Design and synthesis of N-substituted perylene diimide based low band gap polymers for organic solar cell applications.

Abstract

In this study, we report on the synthesis and device studies of a series of new copolymers containing N-substituted perylene dimide and dioctylfluorene units as part of the main backbone. A facile synthetic approach avoiding non-selective bromination was used to synthesize the monomer M1 by the reaction of perylene-3,4,9,10-tetracarboxylic dianhydride with 2-amino-7-bromo-9,9-dioctylfluorene. The copolymers P1 and P2 were synthesized by Suzuki polycondensation of M1 with 2,2′-(9,9-dioctyl-9H-fluoren-2,7-diyl)bis(4,4,5,5-tetramethyl-1,3,2-dioxaborolane) M2 and 9-(heptadecan-9-yl)-2,7-bis(4,4,5,5-tetramethyl-1,3,2-dioxaborolan-2-yl)-9H-carbazole M3, respectively. The copolymer P3 was synthesized by direct arylation polymerization of M1 with 4,7-bis(4-octylthiophen-2-yl)benzo[c]-1,2,5-thiadiazole M4. All the copolymers showed thermal stability greater than 380 °C as evidenced from thermogravimetric analysis. The copolymers exhibited a narrow optical band gap (1.80–2.08 eV) with their UV-visible absorption spectra extending up to the NIR region and they are found to be suitable for use in OSC applications. The molecular weights of the polymers P1–P3 were found to be in the range of 10.68 to 16.02 kg mol−1 as measured from GPC analysis. The surface morphology of the active layers based on P1/P2/P3:P3HT blend films was investigated by AFM and the rms values from height images range from 0.65 to 2.90 nm.

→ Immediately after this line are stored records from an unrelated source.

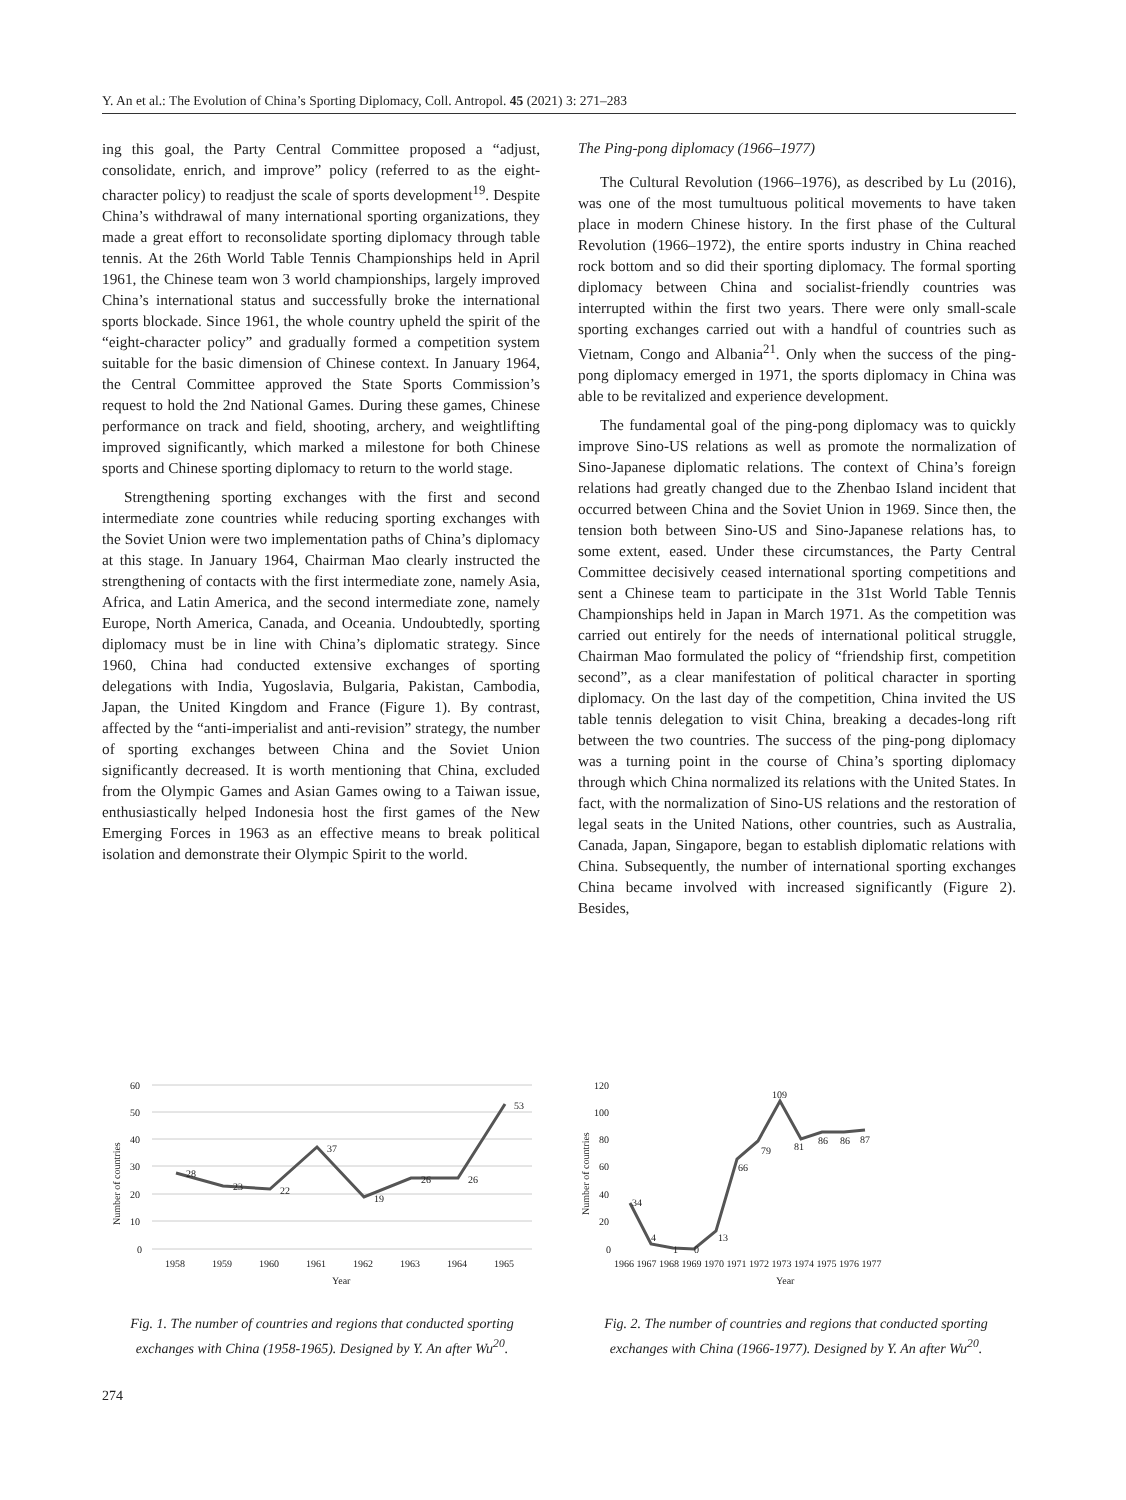Y. An et al.: The Evolution of China’s Sporting Diplomacy, Coll. Antropol. 45 (2021) 3: 271–283
ing this goal, the Party Central Committee proposed a “adjust, consolidate, enrich, and improve” policy (referred to as the eight-character policy) to readjust the scale of sports development<sup>19</sup>. Despite China’s withdrawal of many international sporting organizations, they made a great effort to reconsolidate sporting diplomacy through table tennis. At the 26th World Table Tennis Championships held in April 1961, the Chinese team won 3 world championships, largely improved China’s international status and successfully broke the international sports blockade. Since 1961, the whole country upheld the spirit of the “eight-character policy” and gradually formed a competition system suitable for the basic dimension of Chinese context. In January 1964, the Central Committee approved the State Sports Commission’s request to hold the 2nd National Games. During these games, Chinese performance on track and field, shooting, archery, and weightlifting improved significantly, which marked a milestone for both Chinese sports and Chinese sporting diplomacy to return to the world stage.
Strengthening sporting exchanges with the first and second intermediate zone countries while reducing sporting exchanges with the Soviet Union were two implementation paths of China’s diplomacy at this stage. In January 1964, Chairman Mao clearly instructed the strengthening of contacts with the first intermediate zone, namely Asia, Africa, and Latin America, and the second intermediate zone, namely Europe, North America, Canada, and Oceania. Undoubtedly, sporting diplomacy must be in line with China’s diplomatic strategy. Since 1960, China had conducted extensive exchanges of sporting delegations with India, Yugoslavia, Bulgaria, Pakistan, Cambodia, Japan, the United Kingdom and France (Figure 1). By contrast, affected by the “anti-imperialist and anti-revision” strategy, the number of sporting exchanges between China and the Soviet Union significantly decreased. It is worth mentioning that China, excluded from the Olympic Games and Asian Games owing to a Taiwan issue, enthusiastically helped Indonesia host the first games of the New Emerging Forces in 1963 as an effective means to break political isolation and demonstrate their Olympic Spirit to the world.
The Ping-pong diplomacy (1966–1977)
The Cultural Revolution (1966–1976), as described by Lu (2016), was one of the most tumultuous political movements to have taken place in modern Chinese history. In the first phase of the Cultural Revolution (1966–1972), the entire sports industry in China reached rock bottom and so did their sporting diplomacy. The formal sporting diplomacy between China and socialist-friendly countries was interrupted within the first two years. There were only small-scale sporting exchanges carried out with a handful of countries such as Vietnam, Congo and Albania<sup>21</sup>. Only when the success of the ping-pong diplomacy emerged in 1971, the sports diplomacy in China was able to be revitalized and experience development.
The fundamental goal of the ping-pong diplomacy was to quickly improve Sino-US relations as well as promote the normalization of Sino-Japanese diplomatic relations. The context of China’s foreign relations had greatly changed due to the Zhenbao Island incident that occurred between China and the Soviet Union in 1969. Since then, the tension both between Sino-US and Sino-Japanese relations has, to some extent, eased. Under these circumstances, the Party Central Committee decisively ceased international sporting competitions and sent a Chinese team to participate in the 31st World Table Tennis Championships held in Japan in March 1971. As the competition was carried out entirely for the needs of international political struggle, Chairman Mao formulated the policy of “friendship first, competition second”, as a clear manifestation of political character in sporting diplomacy. On the last day of the competition, China invited the US table tennis delegation to visit China, breaking a decades-long rift between the two countries. The success of the ping-pong diplomacy was a turning point in the course of China’s sporting diplomacy through which China normalized its relations with the United States. In fact, with the normalization of Sino-US relations and the restoration of legal seats in the United Nations, other countries, such as Australia, Canada, Japan, Singapore, began to establish diplomatic relations with China. Subsequently, the number of international sporting exchanges China became involved with increased significantly (Figure 2). Besides,
60
50
40
30
20
10
0
28
23
22
37
19
26
26
53
1958
1959
1960
1961
1962
1963
1964
1965
Year
Number of countries
Fig. 1. The number of countries and regions that conducted sporting exchanges with China (1958-1965). Designed by Y. An after Wu<sup>20</sup>.
120
100
80
60
40
20
0
34
4
1
0
13
66
79
109
81
86
86
87
1966 1967 1968 1969 1970 1971 1972 1973 1974 1975 1976 1977
Year
Number of countries
Fig. 2. The number of countries and regions that conducted sporting exchanges with China (1966-1977). Designed by Y. An after Wu<sup>20</sup>.
274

The polymers were blended with P3HT to fabricate BHJ solar cells in three different weight ratios i.e. 1 : 1, 1.5 : 1 and 2 : 1 and the best power conversion efficiency was observed for the binary film of P3:P3HT blend device in a 1 : 1 weight ratio which reached up to 1.96% with a Voc of 0.55 V, Jsc of 10.12 mA cm−2 and FF of 34.63% which is among the highest reported for BHJ solar cells with N-substituted PDI based acceptors.